- Work to be completed
Continue the mailing-list reply on CSS testsuite policy from the point where it stops.

- Quoted passage
# # # # #

Re: Unifying testsuite policy and getting rid of CSS exceptions

On Wed, Sep 27, 2017 at 5:09 PM James Graham <james@hoppipolla.co.uk> wrote:

> On 25/09/17 11:08, Geoffrey Sneddon wrote:
>
> >     - Unversioned directories, probably under css/ to make the lint rules
> >     simpler and easier to understand for contributors.
> >     - Keep requiring <link rel=help> for CSS WG stuff.
> >     - Require versioned spec links.
> >     - Don't require links to specific spec sections, but encourage them
> (but
> >     don't block on it indefinitely!).
>
> FTR it seems like this consensus is just the result of everyone giving a
> little without changing their fundamental position, and doesn't
> represent a solution that fulfills anyone's goals. It doesn't make
> authoring tests much easier because you still need to learn about
> special rules under css/ and take the time to comply with them. In
> particular t still means that a single-vendor reftest is always easier
> to write than a cross-browser one even when the actual test is
> identical. And it doesn't really fulfill the CSSWG goals of
> documentation or outsourcing the burden of creating an IR to test
> authors because manual work will be required to deal with "unknown"

# # # # #

- Data supplied
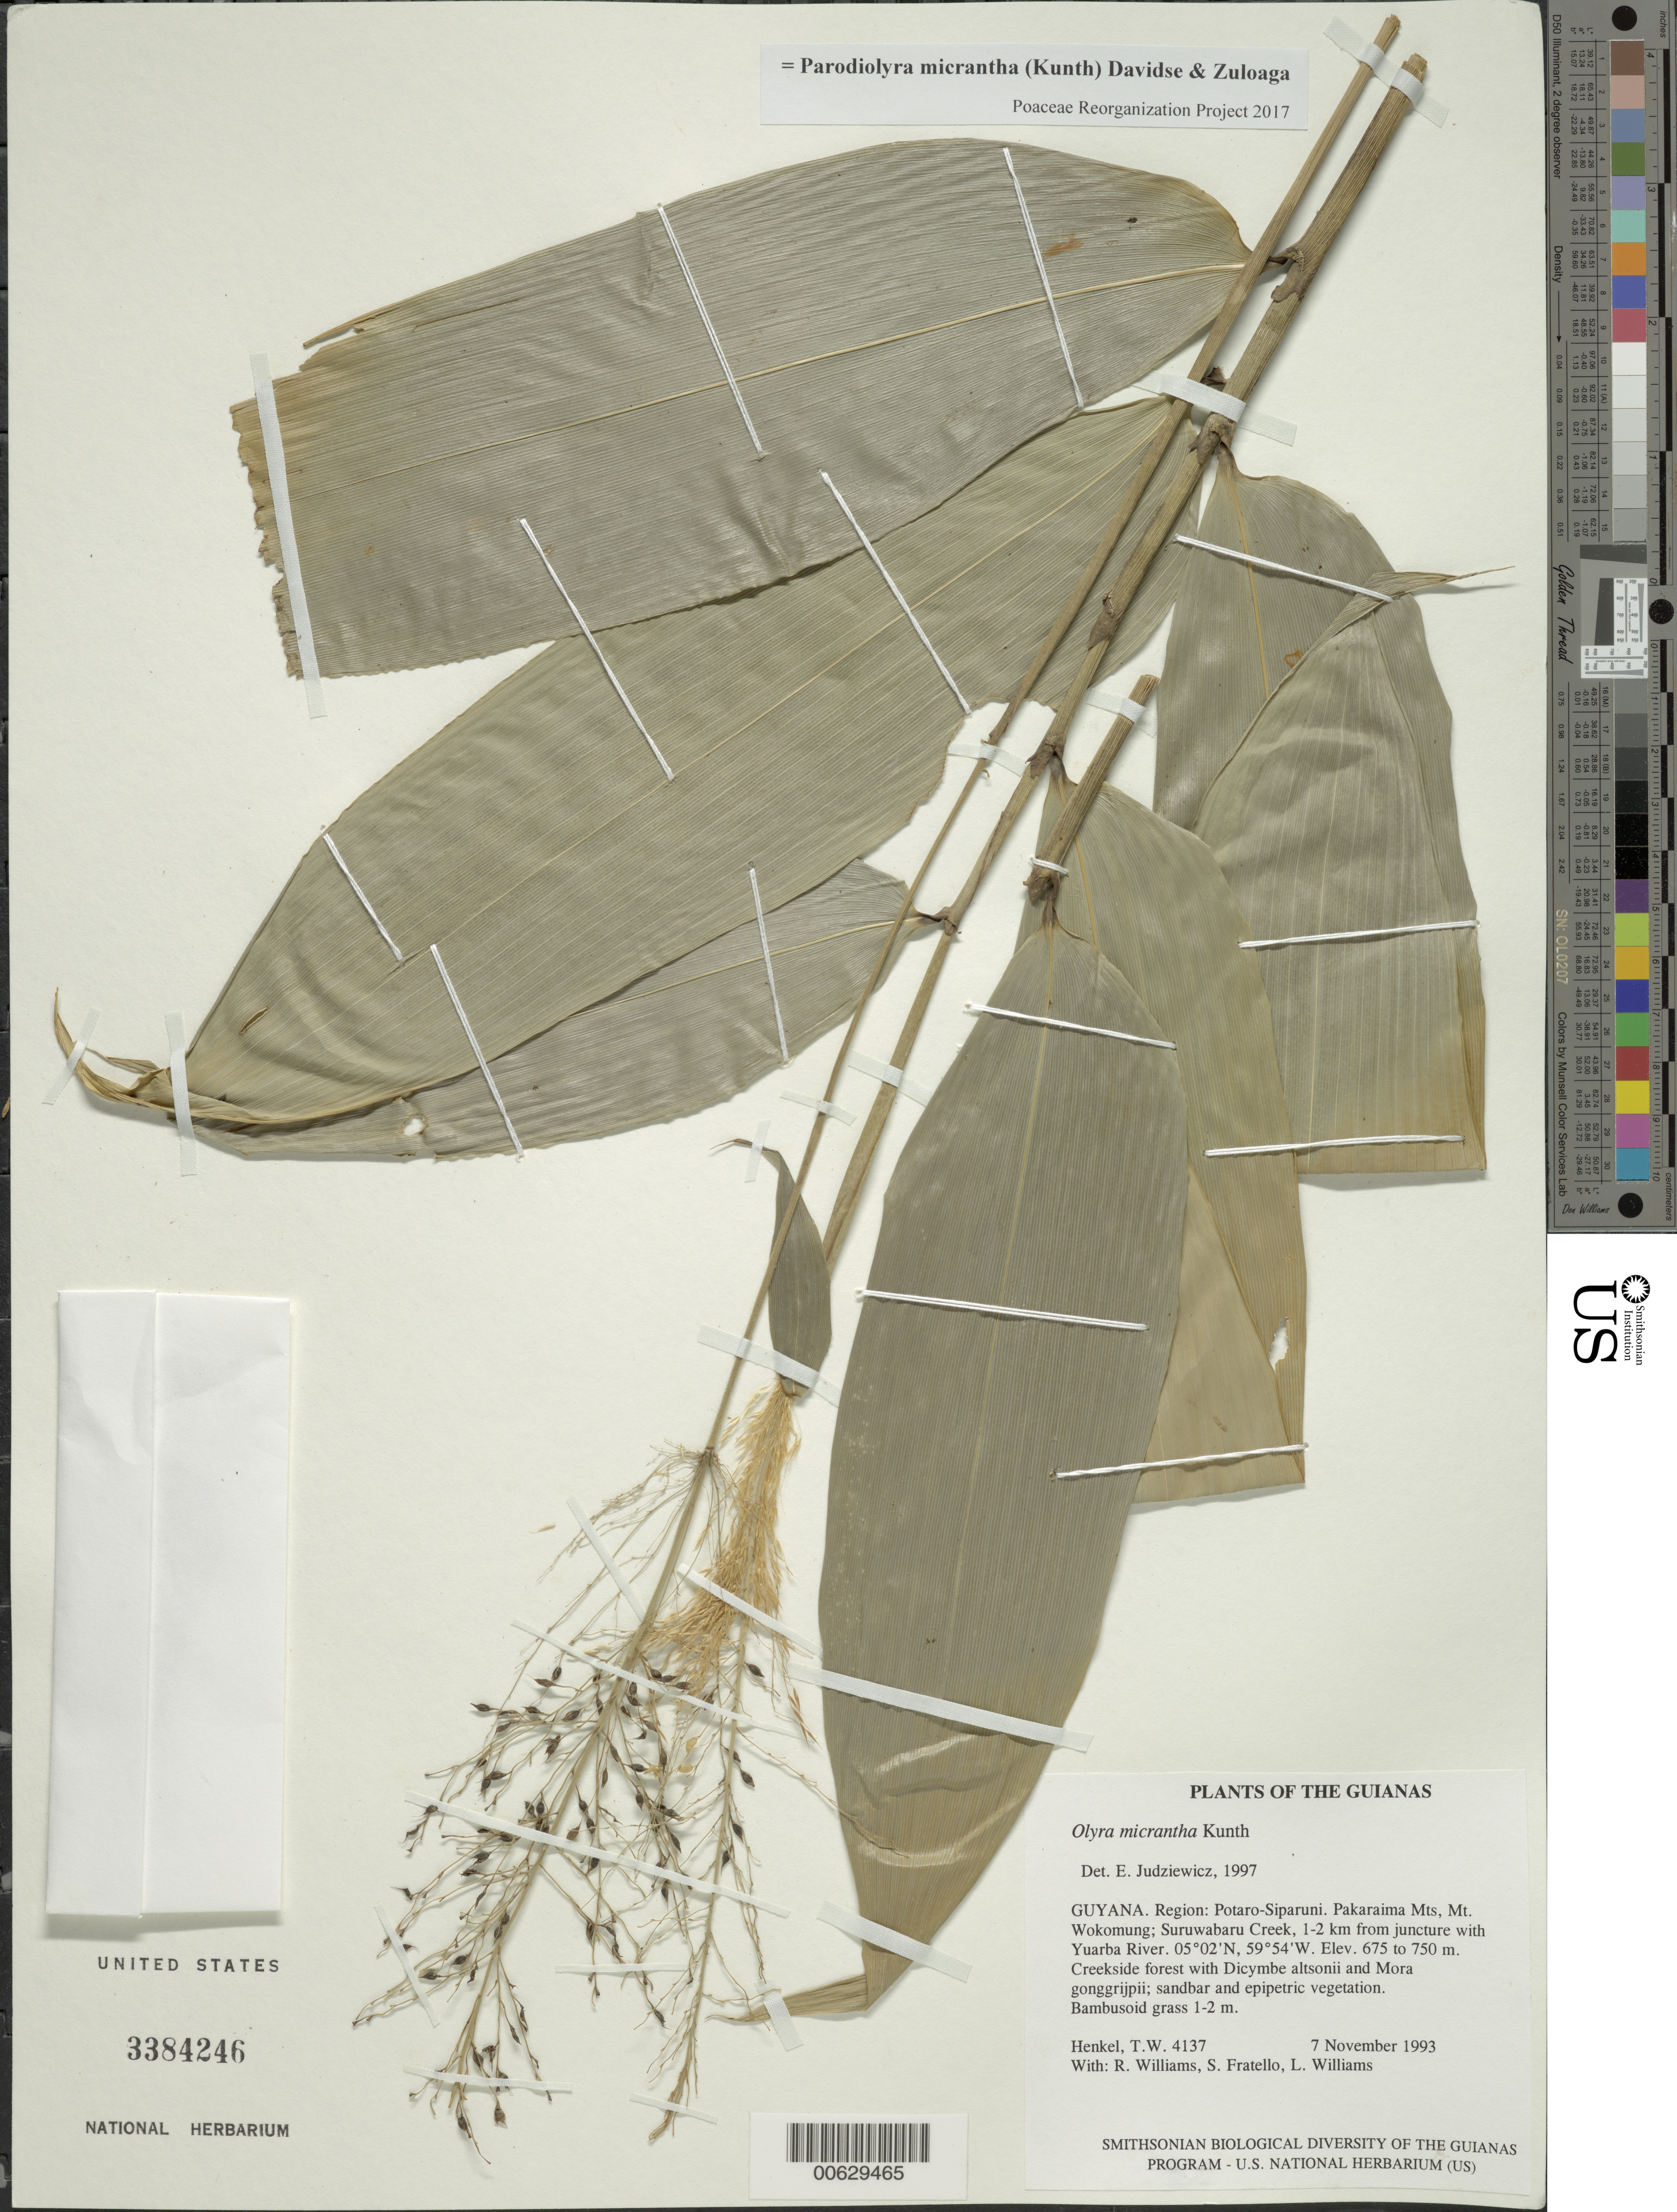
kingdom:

# # # # #

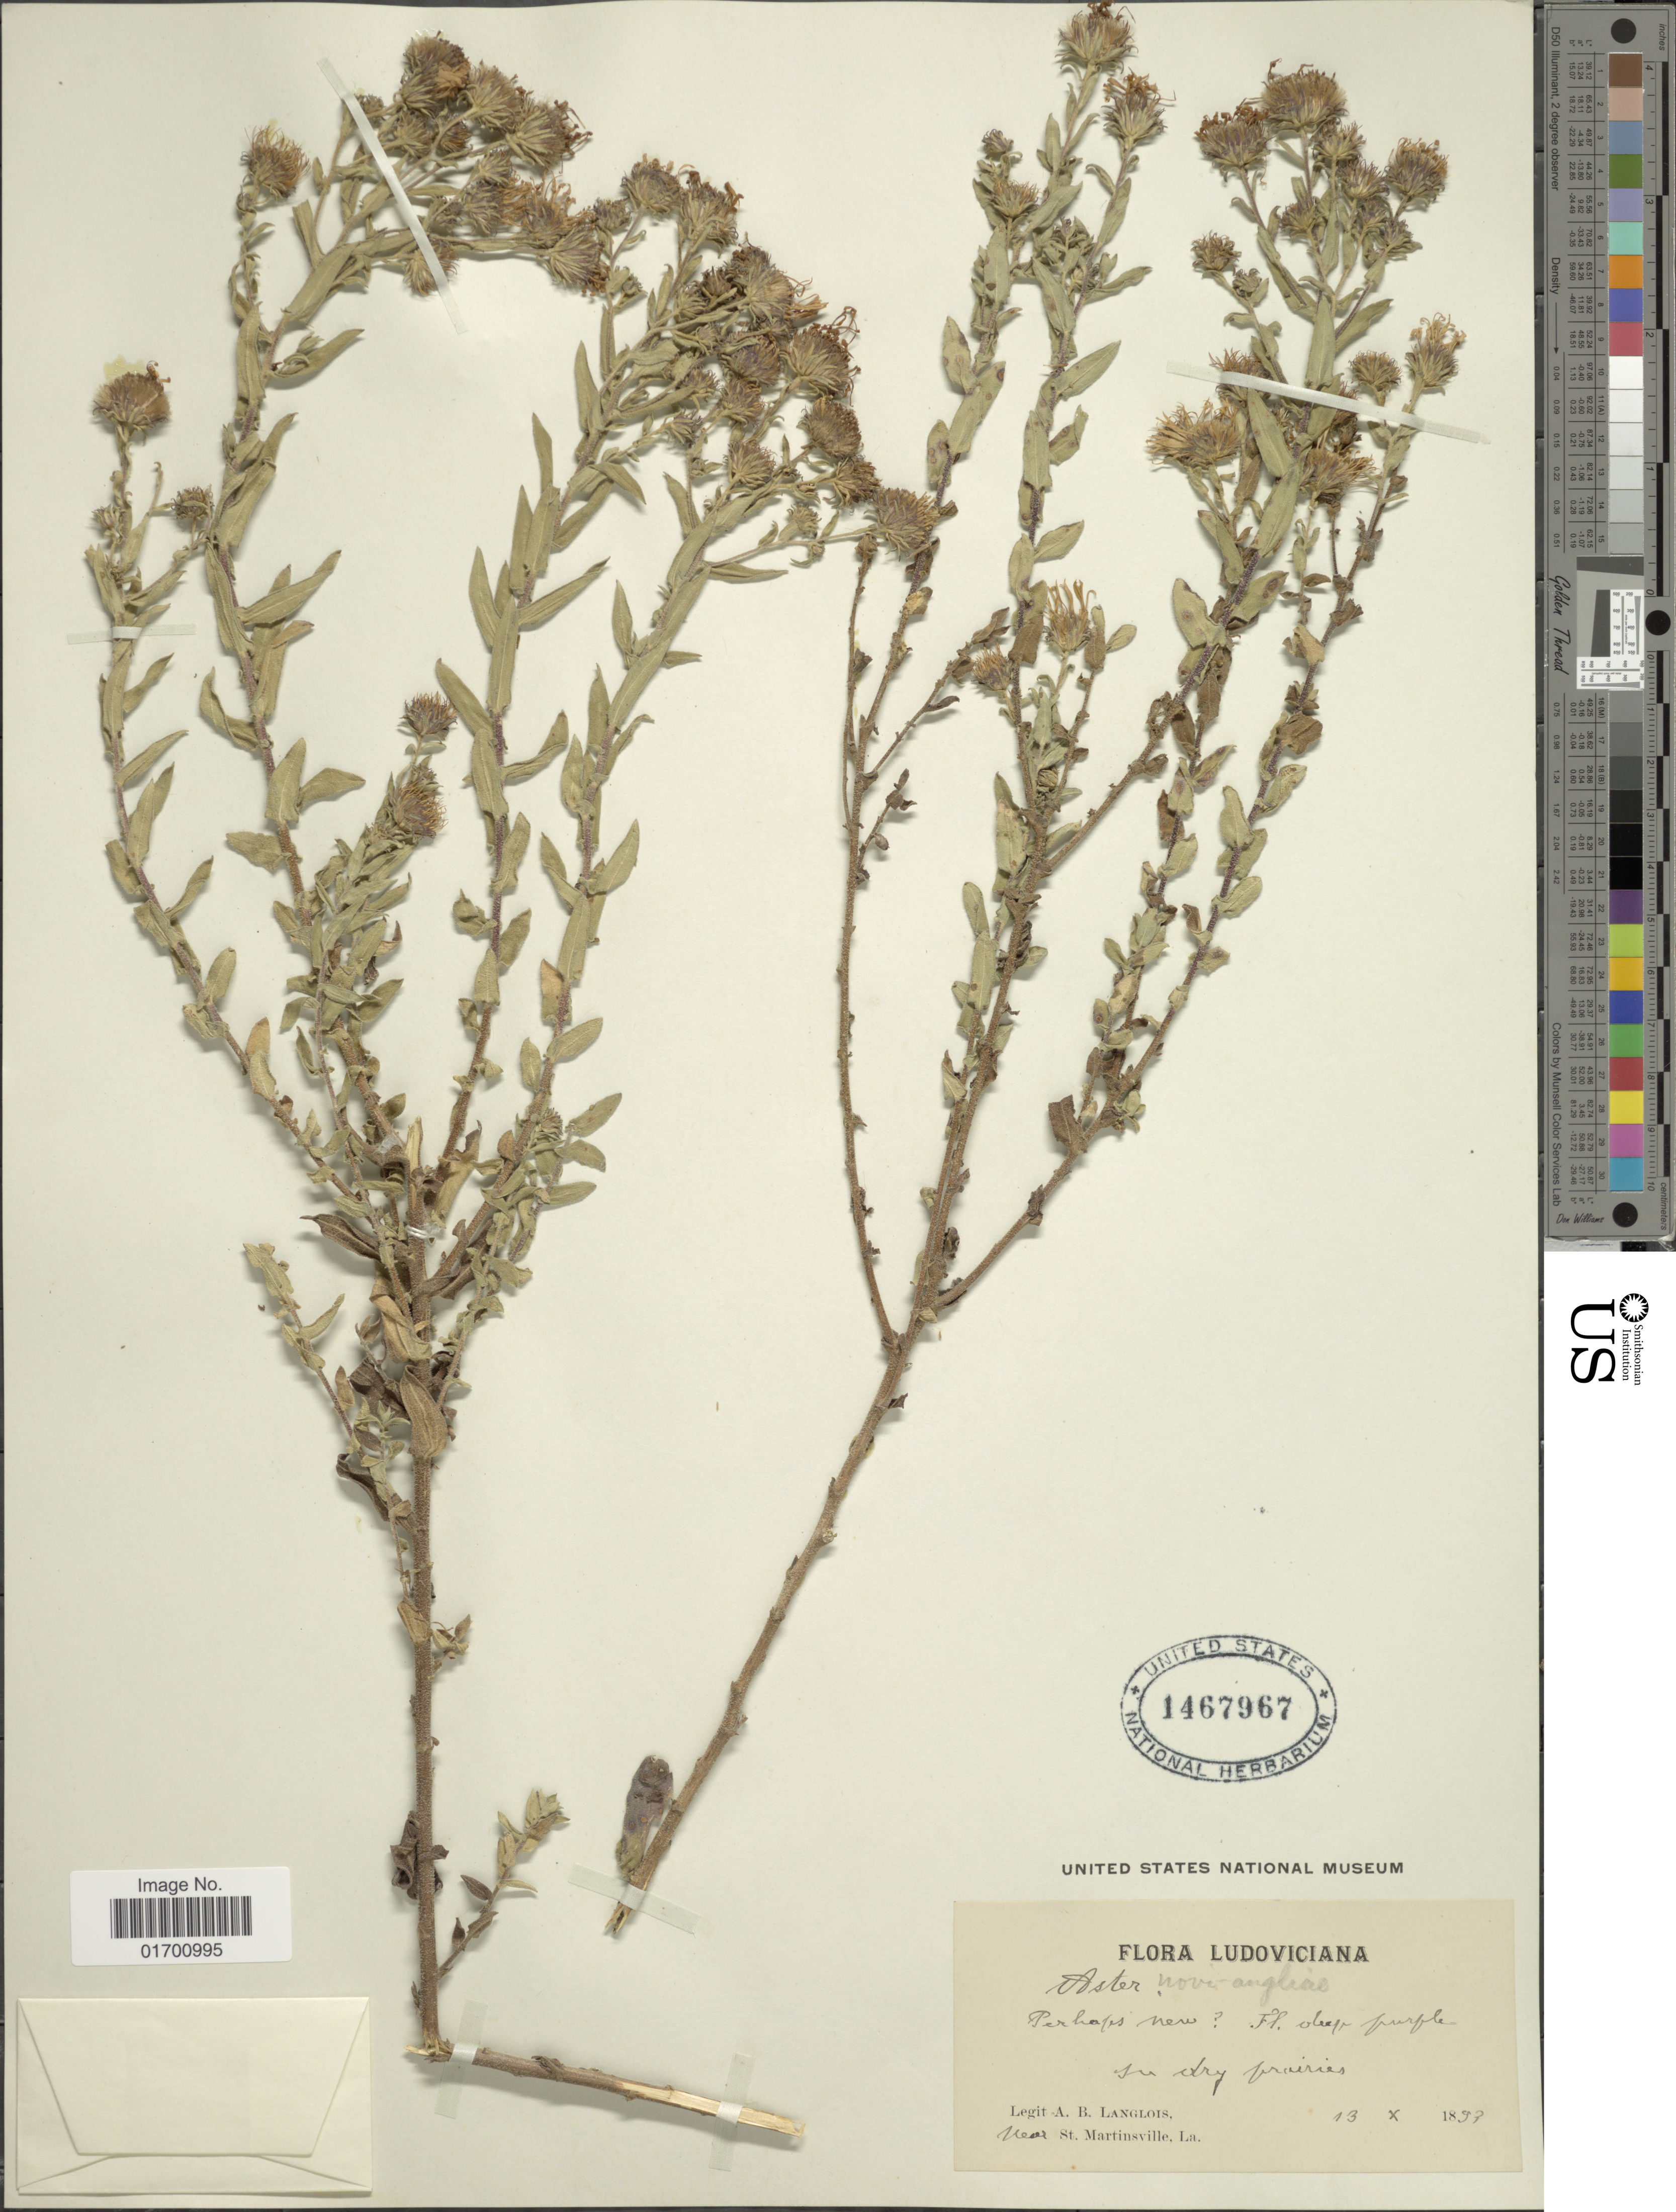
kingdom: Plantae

# # # # #

- In response
> tests to ensure that they are in the same level at transition time as
> they were when written.
>
> I'm happy to go ahead with this since there is agreement, but I suspect
> it will turn out to be an unsatisfactory arrangement.
>

I also doubt that this is the final state of things, but I have to say it
does fulfill the most important of my goals, which is to make the
organization more approachable (one directory per spec), allowing Blink's
layout and style teams to work more effectively with them.

Having to add <link rel=help> even where it's obvious from context is a bit
annoying, but it seems quite tolerable as long as it shows up early in the
process (presubmit or review) when people are already expecting feedback.
It may well turn out in 3-6 months that this is the top complaint about
working with wpt, and then I think we should address it.

I also expect that wpt.fyi will keep getting better to the point where
using that is the only sensible choice, and then we might have this
discussion again, about how to deal with what is effectively long lived
branches of the CSS specs, but not of the test suite.

Progress?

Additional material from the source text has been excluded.